--- Data for this exercise ---

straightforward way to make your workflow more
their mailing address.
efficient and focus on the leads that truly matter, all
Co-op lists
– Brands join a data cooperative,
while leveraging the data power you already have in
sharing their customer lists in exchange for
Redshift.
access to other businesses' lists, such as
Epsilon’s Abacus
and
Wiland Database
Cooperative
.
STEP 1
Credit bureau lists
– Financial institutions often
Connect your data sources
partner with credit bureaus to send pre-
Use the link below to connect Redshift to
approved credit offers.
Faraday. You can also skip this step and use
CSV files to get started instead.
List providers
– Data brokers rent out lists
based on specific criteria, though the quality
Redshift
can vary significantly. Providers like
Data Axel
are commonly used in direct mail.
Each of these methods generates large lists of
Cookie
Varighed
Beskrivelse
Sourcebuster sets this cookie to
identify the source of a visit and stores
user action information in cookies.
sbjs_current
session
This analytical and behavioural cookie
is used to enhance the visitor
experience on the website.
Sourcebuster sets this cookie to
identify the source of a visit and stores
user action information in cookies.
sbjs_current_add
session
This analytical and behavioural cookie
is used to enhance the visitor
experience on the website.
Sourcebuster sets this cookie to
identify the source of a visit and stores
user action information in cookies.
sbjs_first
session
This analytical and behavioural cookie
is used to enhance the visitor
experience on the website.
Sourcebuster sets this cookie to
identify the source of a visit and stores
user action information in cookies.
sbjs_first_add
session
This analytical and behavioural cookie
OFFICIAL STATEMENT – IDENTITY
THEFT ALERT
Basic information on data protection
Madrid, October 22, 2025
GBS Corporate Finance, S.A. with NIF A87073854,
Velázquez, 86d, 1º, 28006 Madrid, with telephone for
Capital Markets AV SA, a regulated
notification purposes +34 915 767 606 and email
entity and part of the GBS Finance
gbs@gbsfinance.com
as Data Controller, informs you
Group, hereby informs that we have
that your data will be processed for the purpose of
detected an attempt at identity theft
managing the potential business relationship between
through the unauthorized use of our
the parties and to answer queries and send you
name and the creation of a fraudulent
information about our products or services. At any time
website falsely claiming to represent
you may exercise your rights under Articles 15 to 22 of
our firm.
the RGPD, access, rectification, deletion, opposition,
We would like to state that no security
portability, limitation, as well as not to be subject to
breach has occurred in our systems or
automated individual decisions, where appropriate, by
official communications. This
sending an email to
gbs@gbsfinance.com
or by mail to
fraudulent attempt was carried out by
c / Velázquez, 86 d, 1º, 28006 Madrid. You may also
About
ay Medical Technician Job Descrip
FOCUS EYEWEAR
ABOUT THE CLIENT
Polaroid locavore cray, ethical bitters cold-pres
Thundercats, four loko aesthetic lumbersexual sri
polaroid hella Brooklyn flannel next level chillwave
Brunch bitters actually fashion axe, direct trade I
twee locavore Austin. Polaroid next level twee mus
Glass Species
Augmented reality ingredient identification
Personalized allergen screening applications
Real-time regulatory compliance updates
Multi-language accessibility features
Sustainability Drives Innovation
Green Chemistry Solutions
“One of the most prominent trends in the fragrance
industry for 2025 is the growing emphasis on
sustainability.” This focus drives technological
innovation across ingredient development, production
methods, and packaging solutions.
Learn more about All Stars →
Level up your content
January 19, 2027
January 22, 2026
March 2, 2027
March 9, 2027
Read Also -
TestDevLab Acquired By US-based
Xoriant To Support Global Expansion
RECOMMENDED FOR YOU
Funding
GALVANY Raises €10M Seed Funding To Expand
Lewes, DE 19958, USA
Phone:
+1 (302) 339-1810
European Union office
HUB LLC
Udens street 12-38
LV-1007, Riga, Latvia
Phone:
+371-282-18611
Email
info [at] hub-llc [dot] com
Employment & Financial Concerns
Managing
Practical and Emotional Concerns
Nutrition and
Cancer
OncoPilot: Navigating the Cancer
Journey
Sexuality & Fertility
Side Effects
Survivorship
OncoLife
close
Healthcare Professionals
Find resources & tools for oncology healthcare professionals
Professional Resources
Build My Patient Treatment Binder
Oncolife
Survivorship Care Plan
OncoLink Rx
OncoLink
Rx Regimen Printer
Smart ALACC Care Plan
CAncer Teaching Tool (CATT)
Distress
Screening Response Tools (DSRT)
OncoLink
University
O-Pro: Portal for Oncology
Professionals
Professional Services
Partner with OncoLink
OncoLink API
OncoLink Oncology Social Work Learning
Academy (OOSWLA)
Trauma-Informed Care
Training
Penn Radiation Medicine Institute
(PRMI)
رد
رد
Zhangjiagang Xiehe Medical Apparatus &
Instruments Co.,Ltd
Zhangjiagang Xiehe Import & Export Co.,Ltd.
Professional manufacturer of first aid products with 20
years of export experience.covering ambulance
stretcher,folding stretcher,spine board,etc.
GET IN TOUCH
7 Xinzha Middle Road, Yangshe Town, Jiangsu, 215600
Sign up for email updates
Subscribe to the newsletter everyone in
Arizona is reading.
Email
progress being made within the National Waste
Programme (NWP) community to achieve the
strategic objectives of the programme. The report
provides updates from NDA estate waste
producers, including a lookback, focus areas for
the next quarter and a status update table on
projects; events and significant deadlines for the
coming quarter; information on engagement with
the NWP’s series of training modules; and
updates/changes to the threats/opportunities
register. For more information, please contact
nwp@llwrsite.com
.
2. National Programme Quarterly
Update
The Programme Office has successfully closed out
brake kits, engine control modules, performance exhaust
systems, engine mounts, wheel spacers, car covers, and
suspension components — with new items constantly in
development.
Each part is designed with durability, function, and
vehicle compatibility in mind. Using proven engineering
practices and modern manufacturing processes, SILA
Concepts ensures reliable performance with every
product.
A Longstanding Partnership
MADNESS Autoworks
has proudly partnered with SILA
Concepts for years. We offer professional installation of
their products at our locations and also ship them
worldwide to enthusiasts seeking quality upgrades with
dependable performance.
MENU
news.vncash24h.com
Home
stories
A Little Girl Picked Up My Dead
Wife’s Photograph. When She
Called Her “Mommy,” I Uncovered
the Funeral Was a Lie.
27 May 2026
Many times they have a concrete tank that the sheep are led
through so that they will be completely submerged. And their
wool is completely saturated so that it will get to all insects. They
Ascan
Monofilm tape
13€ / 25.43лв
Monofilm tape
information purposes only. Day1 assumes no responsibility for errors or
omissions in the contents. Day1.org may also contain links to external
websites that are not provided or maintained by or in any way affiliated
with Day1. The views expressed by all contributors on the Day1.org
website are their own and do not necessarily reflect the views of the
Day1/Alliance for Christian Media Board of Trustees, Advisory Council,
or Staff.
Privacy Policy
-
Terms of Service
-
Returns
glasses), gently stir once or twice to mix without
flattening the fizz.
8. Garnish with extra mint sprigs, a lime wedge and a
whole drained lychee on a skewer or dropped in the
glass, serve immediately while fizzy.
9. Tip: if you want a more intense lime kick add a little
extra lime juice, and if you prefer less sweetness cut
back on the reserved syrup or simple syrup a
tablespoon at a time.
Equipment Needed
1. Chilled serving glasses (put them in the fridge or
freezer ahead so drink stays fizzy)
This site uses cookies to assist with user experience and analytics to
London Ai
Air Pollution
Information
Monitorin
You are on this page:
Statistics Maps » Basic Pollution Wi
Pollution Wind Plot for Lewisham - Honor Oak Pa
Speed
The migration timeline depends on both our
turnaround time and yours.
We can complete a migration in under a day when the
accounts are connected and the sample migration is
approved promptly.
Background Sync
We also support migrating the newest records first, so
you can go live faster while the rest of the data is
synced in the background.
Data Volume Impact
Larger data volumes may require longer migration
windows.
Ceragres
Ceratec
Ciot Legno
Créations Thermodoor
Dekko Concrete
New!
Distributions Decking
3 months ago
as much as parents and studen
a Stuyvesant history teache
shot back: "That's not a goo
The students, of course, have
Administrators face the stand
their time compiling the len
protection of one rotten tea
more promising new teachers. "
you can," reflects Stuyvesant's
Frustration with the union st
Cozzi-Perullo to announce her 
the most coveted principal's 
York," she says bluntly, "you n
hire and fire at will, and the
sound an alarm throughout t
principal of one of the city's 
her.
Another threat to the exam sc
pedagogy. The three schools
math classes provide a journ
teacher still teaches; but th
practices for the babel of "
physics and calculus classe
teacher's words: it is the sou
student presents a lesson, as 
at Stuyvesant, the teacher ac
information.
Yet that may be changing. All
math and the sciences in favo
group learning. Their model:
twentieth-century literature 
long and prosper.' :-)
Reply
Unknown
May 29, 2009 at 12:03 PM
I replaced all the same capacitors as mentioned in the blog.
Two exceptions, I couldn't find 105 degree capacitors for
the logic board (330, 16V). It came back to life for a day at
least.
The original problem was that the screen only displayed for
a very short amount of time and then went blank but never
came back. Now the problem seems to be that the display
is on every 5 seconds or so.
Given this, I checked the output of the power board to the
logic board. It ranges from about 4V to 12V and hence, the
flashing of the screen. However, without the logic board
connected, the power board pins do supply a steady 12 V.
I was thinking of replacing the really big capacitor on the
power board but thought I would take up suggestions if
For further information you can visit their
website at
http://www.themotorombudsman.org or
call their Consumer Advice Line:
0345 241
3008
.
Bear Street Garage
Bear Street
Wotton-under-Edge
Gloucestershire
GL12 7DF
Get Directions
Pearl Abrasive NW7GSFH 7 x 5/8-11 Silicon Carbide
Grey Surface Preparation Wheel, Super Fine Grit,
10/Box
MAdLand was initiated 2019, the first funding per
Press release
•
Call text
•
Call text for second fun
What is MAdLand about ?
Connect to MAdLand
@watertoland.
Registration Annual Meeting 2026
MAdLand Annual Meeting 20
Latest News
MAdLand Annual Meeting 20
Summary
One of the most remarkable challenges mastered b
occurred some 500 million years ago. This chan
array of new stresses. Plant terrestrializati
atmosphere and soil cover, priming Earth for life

---

## What to produce
Please count the lines in the records that hold the string "like", and give the number alone.

## Solution
2